Italian variety of cheese made from cow's milk, provolone is a modern descendant of Caciocavallo cheese. Both of these are known as drawn curd cheeses. Despite its origins in Southern Italy, provolone is now made in several other countries throughout the Americas, Europe, and the subcontinent.
Provolone is a smoked cheese, and since it endures a cheddaring process, it is a close relation to the cheddar family of cheeses. Its rind is smooth and shiny, and has a golden-yellow colour, while the cheese itself is white and possesses a clean, supple texture.

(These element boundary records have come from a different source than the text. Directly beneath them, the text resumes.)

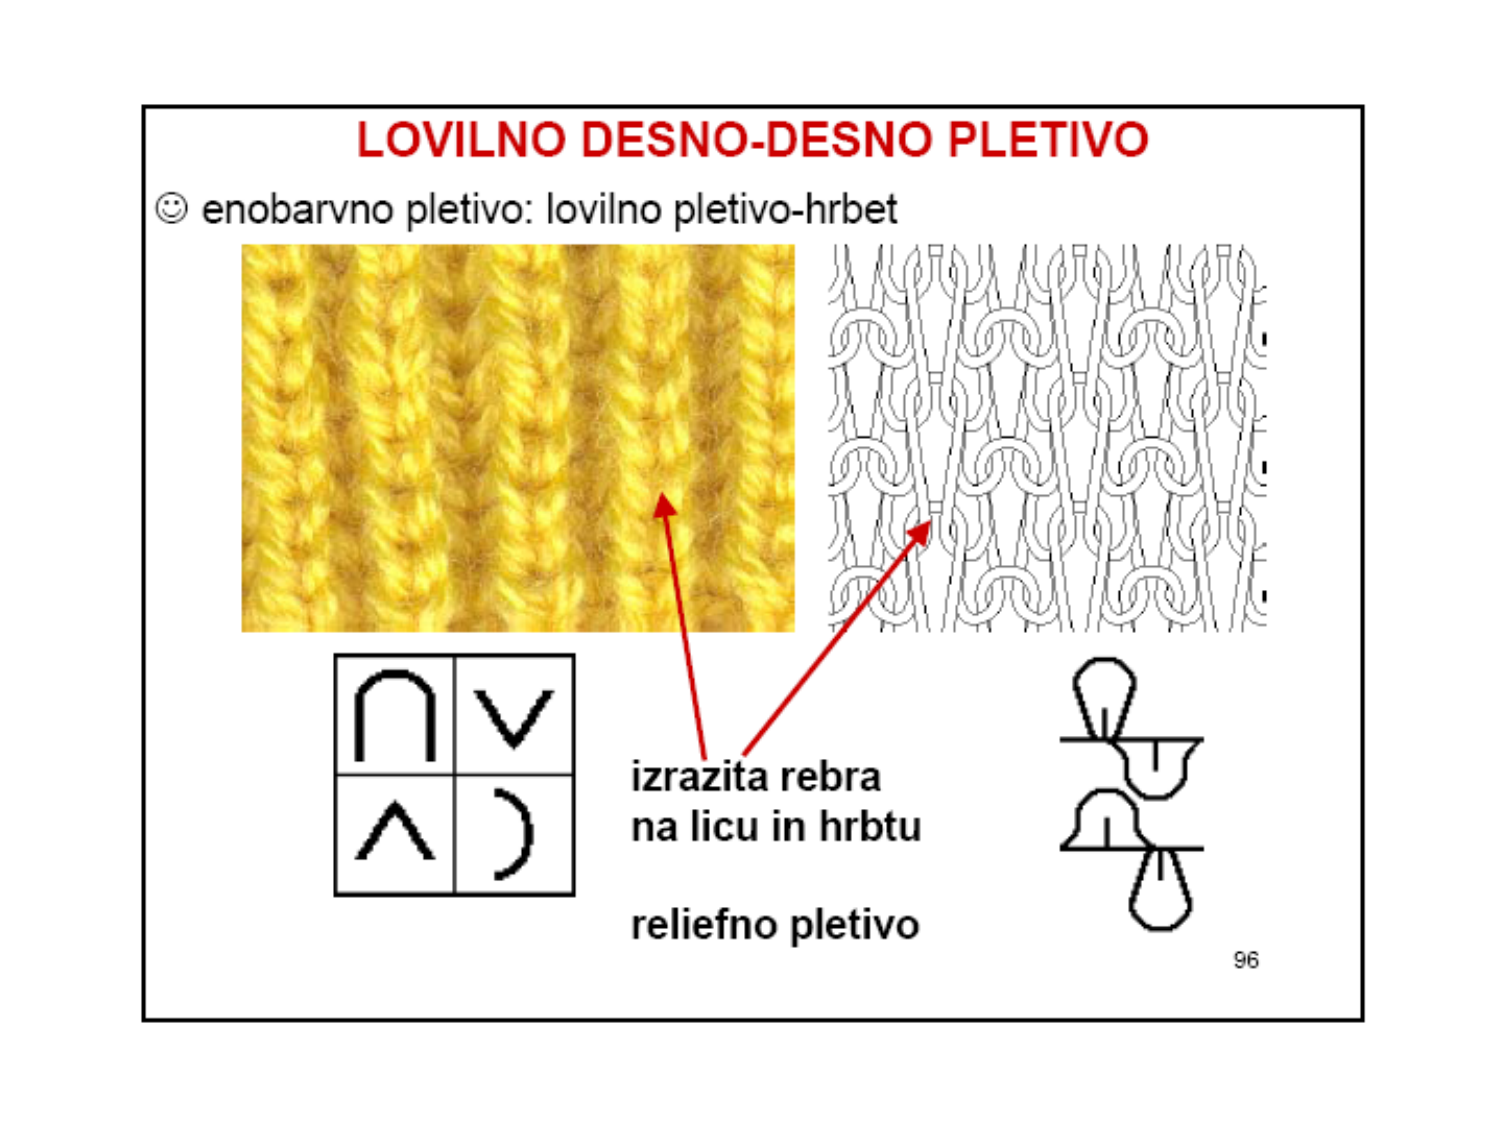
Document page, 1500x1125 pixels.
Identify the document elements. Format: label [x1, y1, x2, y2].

picture [117, 78, 1382, 1048]
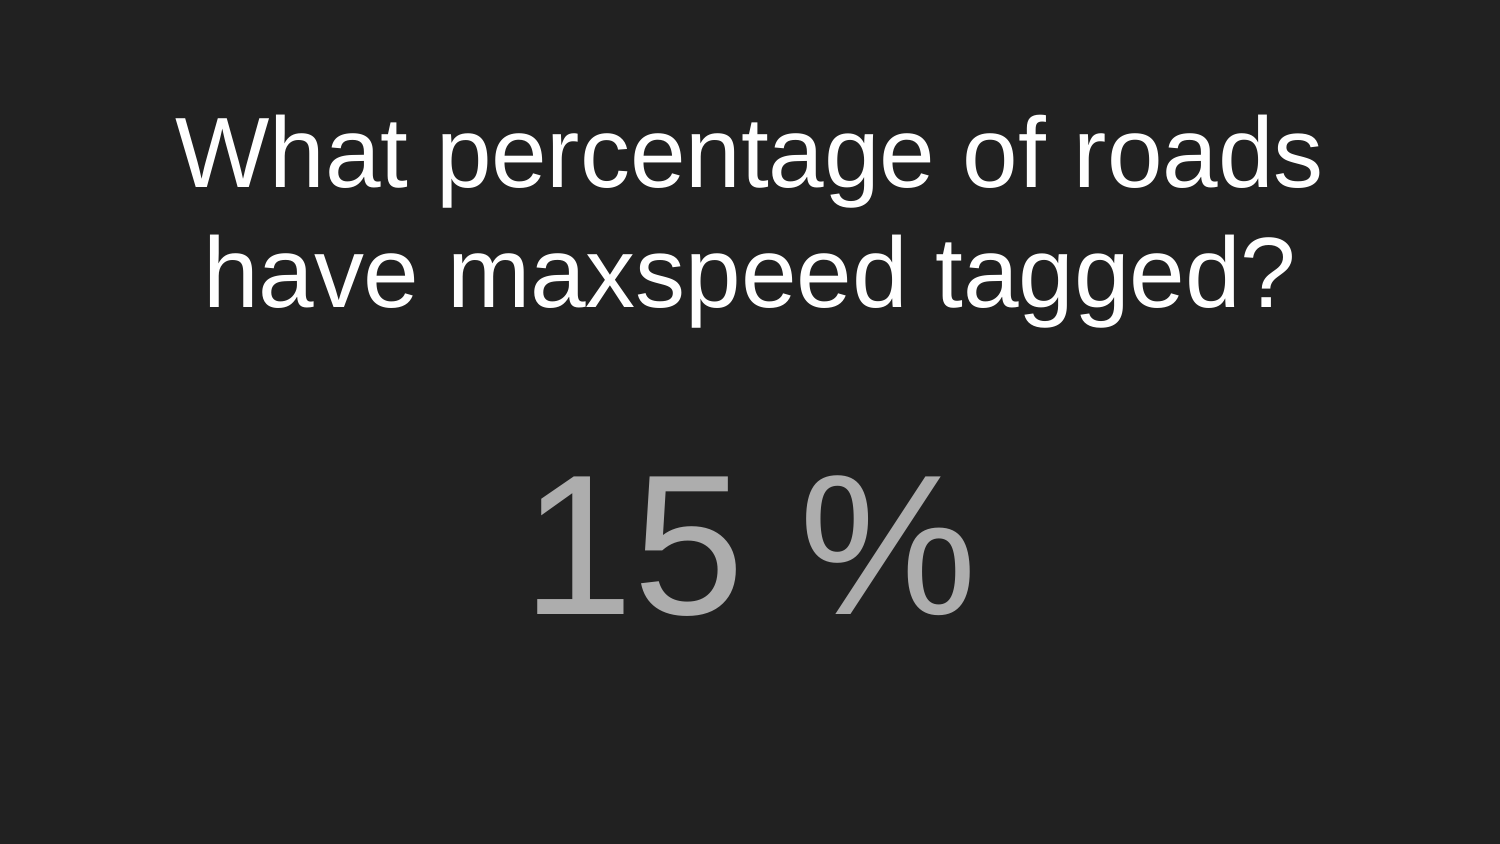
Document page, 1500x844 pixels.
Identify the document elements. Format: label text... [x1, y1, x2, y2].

list 15 % [51, 297, 1449, 735]
title What percentage of roads have maxspeed tagged? [51, 72, 1449, 297]
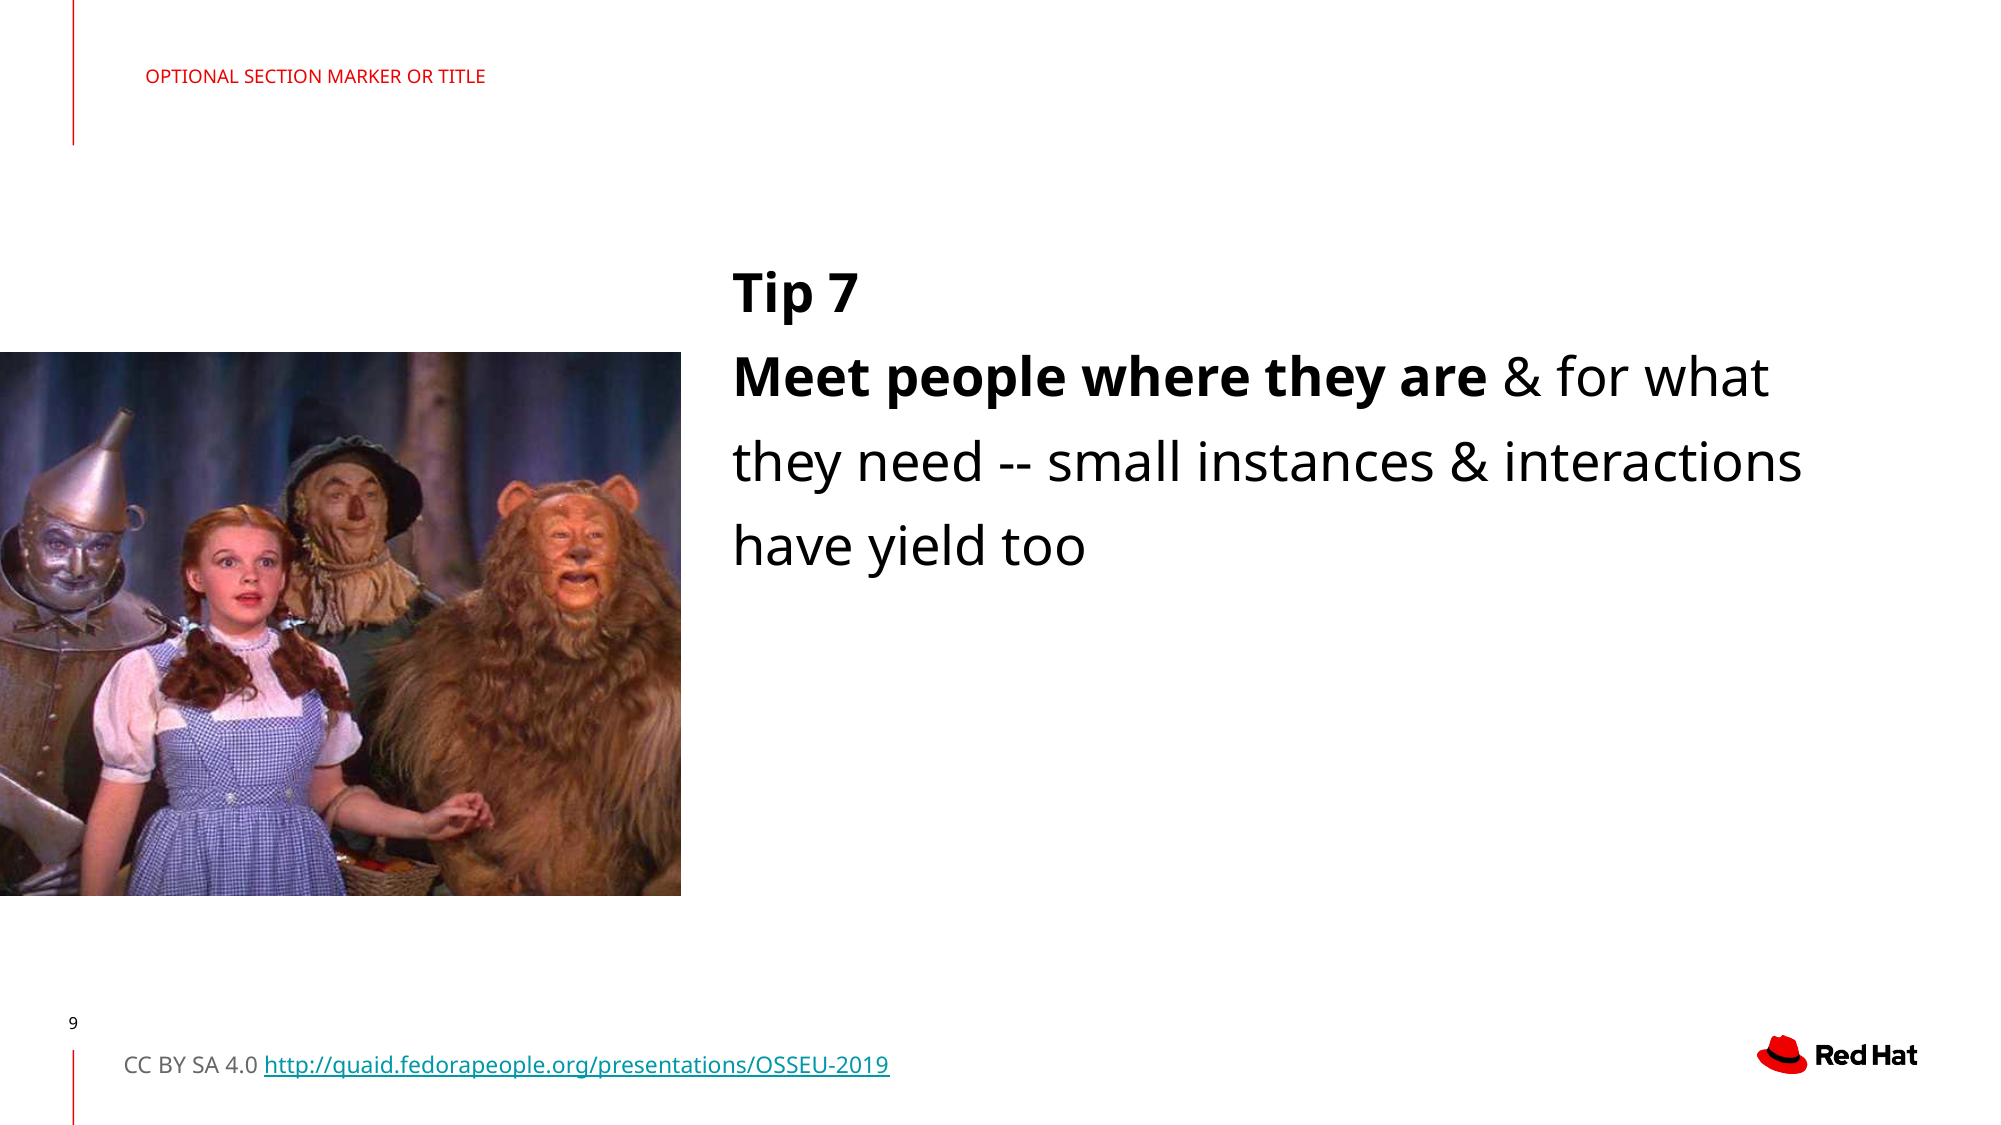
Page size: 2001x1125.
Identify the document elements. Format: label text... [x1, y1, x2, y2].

subtitle OPTIONAL SECTION MARKER OR TITLE [73, 9, 919, 143]
picture [0, 352, 681, 897]
picture [1757, 1035, 1918, 1074]
title Tip 7 Meet people where they are & for what they need -- small instances & interactions have yield too [732, 238, 1836, 764]
slide_number <number> [13, 1012, 134, 1036]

A young provolone (aged between two and three months) has a mild but distinctive flavour, and is suitable for use a table cheese, while older varieties (aged six months or more) have a saltier, more robust flavour, and are commonly used for grating and cooking. Young provolone is recommended for consumption with bread, or with fruits and vegetables such as pineapples, apricots, red or green peppers, and green onions. Grated provolone is best used with meat, in pasta dishes, or on pizza. Red wines, such as chianti, are commonly recommended to accompany provolone.
Provolones are usually made in weights ranging from 3.5 to 6 kilograms, but it is available in weights up to 90 kilograms. This massive provolone is known as provolone giganti. Provolone can take a variety of shapes, including a truncated cone, a sausage shape, a cylinder, or that of a pear. Fat content is usually around 45%.